*** Reading text Section Begins ***

The NKVD then sent him to China. There he taught English at Saint John's University, Shanghai to spy on a Trotskyite whose arguments in fact began to convince him. Crook proceeded to Chengdu and was there when it was bombed by the Japanese. While there he met his future wife, Isabel Brown, daughter of Canadian missionaries.

Hitler's invasion of Russia in June 1941 ended Crook's fling with Trotskyism. Upon his return to England, Crook re-joined the Communist Party of Great Britain and joined the Royal Air Force, then married Isabel. During the war, he worked for British intelligence throughout Asia and contacted local communist movements.

==Life in China==
After studies at the University of London, the Crooks returned to China to teach English in a rural school that trained staff for the foreign service of the future government. They observed and participated in the land reform movements carried out by the Chinese Communist Party in North China villages and produced a "thick description" which they published in their widely cited Ten Mile Village (1959). They entered Beijing with the victorious Communists at "Liberation" in 1949 and for the next forty years, the Crooks taught at the Peking First Foreign Languages Institute (now the Beijing Foreign Studies University).

*** Reading text Section Ends ***
*** Recorded data Section Begins ***

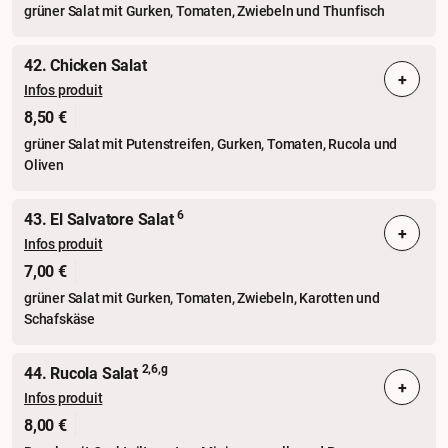
grüner Salat mit Gurken, Tomaten, Zwiebeln und Thunfisch
42. Chicken Salat
+
Infos produit
8,50 €
grüner Salat mit Putenstreifen, Gurken, Tomaten, Rucola und
Oliven
6
43. El Salvatore Salat
+
Infos produit
7,00 €
grüner Salat mit Gurken, Tomaten, Zwiebeln, Karotten und
Schafskäse
2,6,g
44. Rucola Salat
+
Infos produit
8,00 €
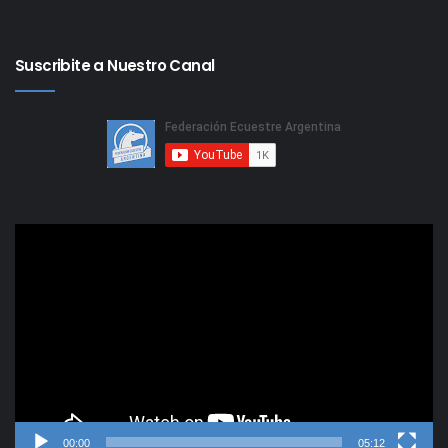
Suscribite a Nuestro Canal
Reproductor
de
video
00:00
05:12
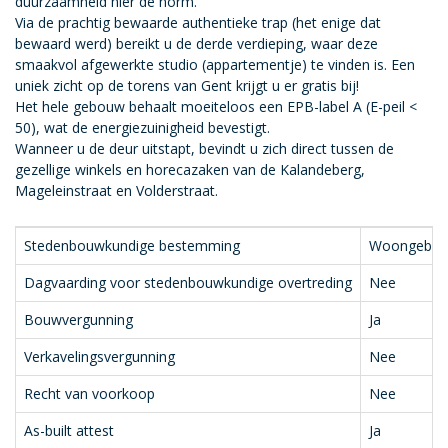
duurzaamheid hier de norm.
Via de prachtig bewaarde authentieke trap (het enige dat
bewaard werd) bereikt u de derde verdieping, waar deze
smaakvol afgewerkte studio (appartementje) te vinden is. Een
uniek zicht op de torens van Gent krijgt u er gratis bij!
Het hele gebouw behaalt moeiteloos een EPB-label A (E-peil <
50), wat de energiezuinigheid bevestigt.
Wanneer u de deur uitstapt, bevindt u zich direct tussen de
gezellige winkels en horecazaken van de Kalandeberg,
Mageleinstraat en Volderstraat.
Stedenbouwkundige bestemming
Woongebied 
Dagvaarding voor stedenbouwkundige overtreding
Nee
Bouwvergunning
Ja
Verkavelingsvergunning
Nee
Recht van voorkoop
Nee
As-built attest
Ja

*** Recorded data Section Ends ***

== Request 1 ==
According to the passage about Crook, where did he and his wife teach for the forty years after 1949?
== Request 2 ==
Echo the passage about Crook word for word, starting at "The NKVD then" and ending at "of Canadian missionaries.".

== Solution 1 ==
They taught at the Peking First Foreign Languages Institute, now the Beijing Foreign Studies University.

== Solution 2 ==
The NKVD then sent him to China. There he taught English at Saint John's University, Shanghai to spy on a Trotskyite whose arguments in fact began to convince him. Crook proceeded to Chengdu and was there when it was bombed by the Japanese. While there he met his future wife, Isabel Brown, daughter of Canadian missionaries.